- What to do
Return the passage of the Mark Valenzuela article between "Mark Valenzuela is" and "present very differently.", inclusive, copied word for word.

- Source text
•••
Mark Valenzuela is known in Australia for his maximalist, detailed and immersive multi-media installations.
Opening this week at the Adelaide Central Gallery at Adelaide Central School of Art, Still Tied to a Tree builds on the busy, overwhelming aesthetic he’s created for other major exhibitions – including his 2020 Adelaide Biennial work Once bitten, twice shy.
Featuring steel structures, dozens of detailed ceramics, paintings, drawings, and scenes made from eclectic materials like picket fencing, the new body of work fills the gallery, built out vertically and horizontally. But, Valenzuela says, if he’d created it in the Philippines – where he lived until 2012 – the work would present very differently.
“When I’m in the Philippines, there is this sort of chaos… in the morning, there’s the roosters crowing, the dogs barking, houses are really close to each other,” he says. “When I’m there, I create really pristine work – you go and it’s one word, or a few paintings, and then you just contemplate.
“In Australia… you’ve got so much space. So, I’m trying to sort of do the opposite.”
Still Tied to a Tree is an embodiment of Valenzuela’s attempt to reconcile his two homes. Throughout the exhibition, he tracks the parallels and contrasts between Australia and the Philippines, creating a strange hybrid space that reflects on both places while being neither of them.
“[In the Philippines] we’ve been colonised for more than 350 years,” says Valenzuela.
•••
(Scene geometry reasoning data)
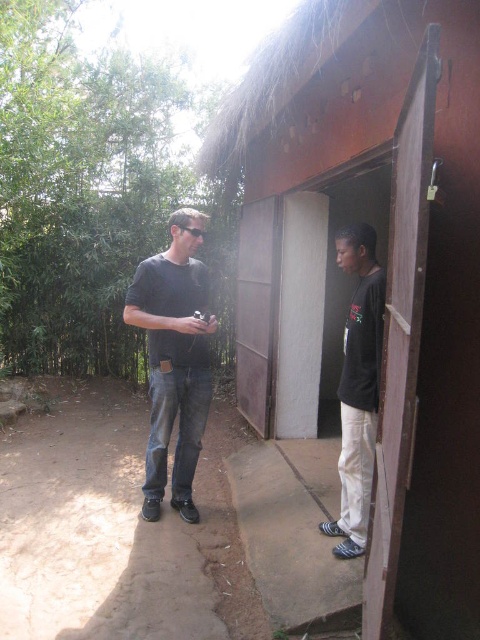
Question: Among these objects, which one is nearest to the camera?

Choices:
 (A) denim jeans at center
 (B) brown wooden hut at center

Answer: (B)

Question: Does denim jeans at center appear on the left side of black matte shirt at center?

Choices:
 (A) yes
 (B) no

Answer: (A)

Question: Is denim jeans at center closer to the viewer compared to black matte shirt at center?

Choices:
 (A) no
 (B) yes

Answer: (A)

Question: Which of the following is the closest to the observer?

Choices:
 (A) brown wooden hut at center
 (B) denim jeans at center

Answer: (A)

Question: Which object is farther from the camera taking this photo?

Choices:
 (A) denim jeans at center
 (B) black matte shirt at center
 (C) brown wooden hut at center

Answer: (A)

Question: Does denim jeans at center have a lesser width compared to black matte shirt at center?

Choices:
 (A) yes
 (B) no

Answer: (B)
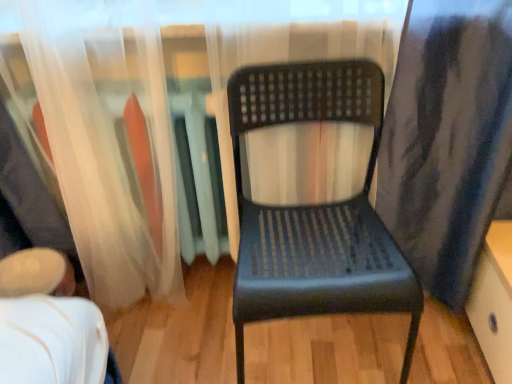
Locate an element on the screen. free space to the left of matte black chair at center is located at coordinates (180, 340).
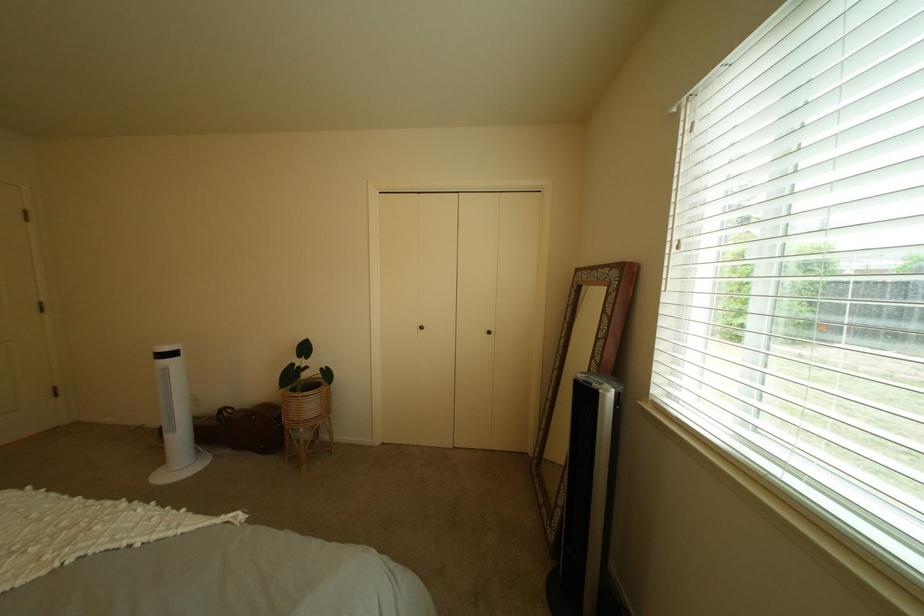
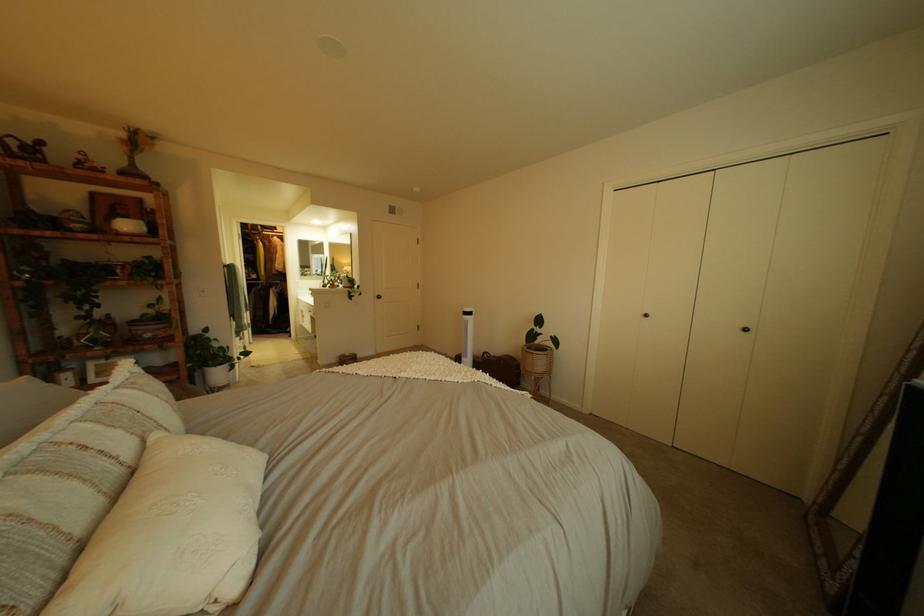
Find the pixel in the second image that matches (438,329) in the first image.

(662, 317)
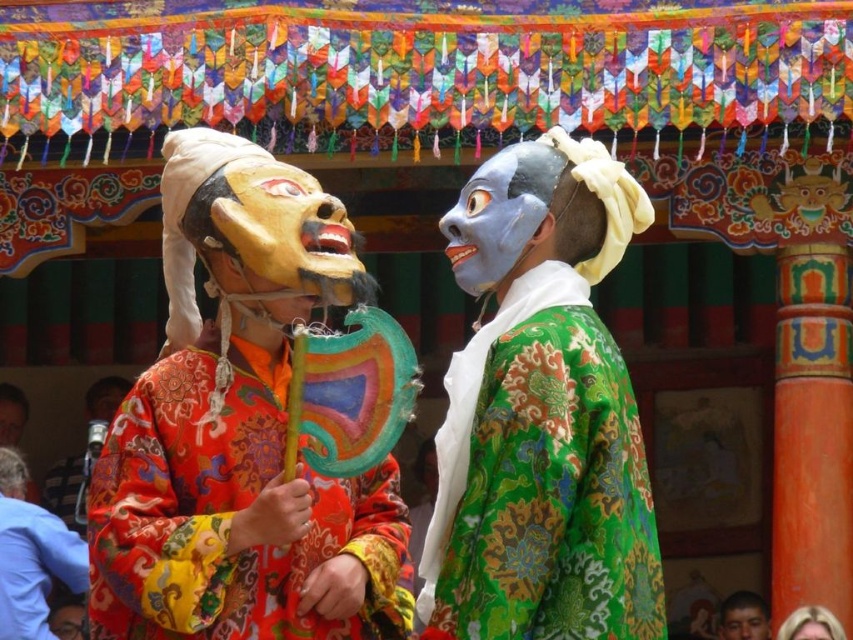
Question: Does matte orange costume at left appear over smooth blonde hair at center?

Choices:
 (A) no
 (B) yes

Answer: (B)

Question: Does matte orange robe at center appear over smooth blonde hair at center?

Choices:
 (A) yes
 (B) no

Answer: (A)

Question: Which object appears closest to the camera in this image?

Choices:
 (A) shiny silk robe at center
 (B) smooth blonde hair at center
 (C) smooth skin face at lower right
 (D) matte orange robe at center

Answer: (A)

Question: Can you confirm if matte yellow mask at center is bigger than matte blue mask at center?

Choices:
 (A) yes
 (B) no

Answer: (B)

Question: Which of the following is the closest to the observer?

Choices:
 (A) matte orange robe at center
 (B) matte painted mask at center

Answer: (B)

Question: Among these points, which one is nearest to the camera?

Choices:
 (A) (496, 186)
 (B) (62, 612)
 (C) (366, 586)
 (D) (737, 625)

Answer: (C)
•••
- Reply
Mark Valenzuela is known in Australia for his maximalist, detailed and immersive multi-media installations.
Opening this week at the Adelaide Central Gallery at Adelaide Central School of Art, Still Tied to a Tree builds on the busy, overwhelming aesthetic he’s created for other major exhibitions – including his 2020 Adelaide Biennial work Once bitten, twice shy.
Featuring steel structures, dozens of detailed ceramics, paintings, drawings, and scenes made from eclectic materials like picket fencing, the new body of work fills the gallery, built out vertically and horizontally. But, Valenzuela says, if he’d created it in the Philippines – where he lived until 2012 – the work would present very differently.